Shaped by a planning policy closely tied to the strategic and theoretic debate of the Communist Party, the sixties and seventies were obviously characterized by a strong continuity, as opposed to the more »technical« approach of the fifties. But it should not be forgotten, that also during this period, the planning schemes for the historic city underwent several transformations, which not only regarded the assessment of the social and political dimensions of old city renewal, but were also affected by them. In the sixties, it was clearly assumed that preservation would require compromises on a social level. To save both, the old city and its actual inhabitants, in a literal sense, was therefore a concept of the seventies. The same goes for the typological reconstructions, which, however limited in quantity, remained methodologically highly controversial and may have prefigured waves of postmodernism and historical reconstructions yet to come.

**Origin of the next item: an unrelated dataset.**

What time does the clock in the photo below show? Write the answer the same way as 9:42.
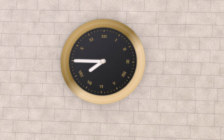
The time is 7:45
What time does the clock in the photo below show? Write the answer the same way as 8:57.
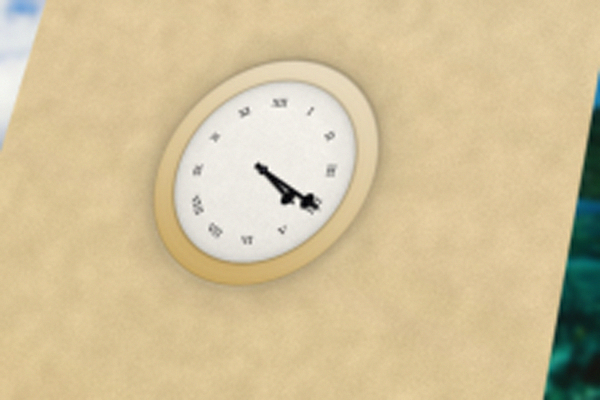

Its pronounced social momentum places the PEEP / Centro Storico concept within the particular climate of Italy’s early seventies, characterized by high social and political tension and the incipient economic structural change. But it should not be overlooked that it was also an attempt by experts to resolve, what had been a contradiction within the centri storici debate already in 1960: how could the preservation of the historic urban fabric be put into practice without expelling working-class and lower-middle-class residents? In terms of timing and ideas, it corresponded with the large social mobilization of the Italian left after 1968–69. However, it was not itself a direct outcome of social struggles or mass mobilization, but emerged from a specific, institutional alliance between politically engaged architects and the municipality. The plans for the old city and their implementation had to take into account changing juridical, political, and social circumstances. They did so by formulating new ideas and solutions, but it seems worth remembering that they also resorted to what earlier stages of local planning had produced.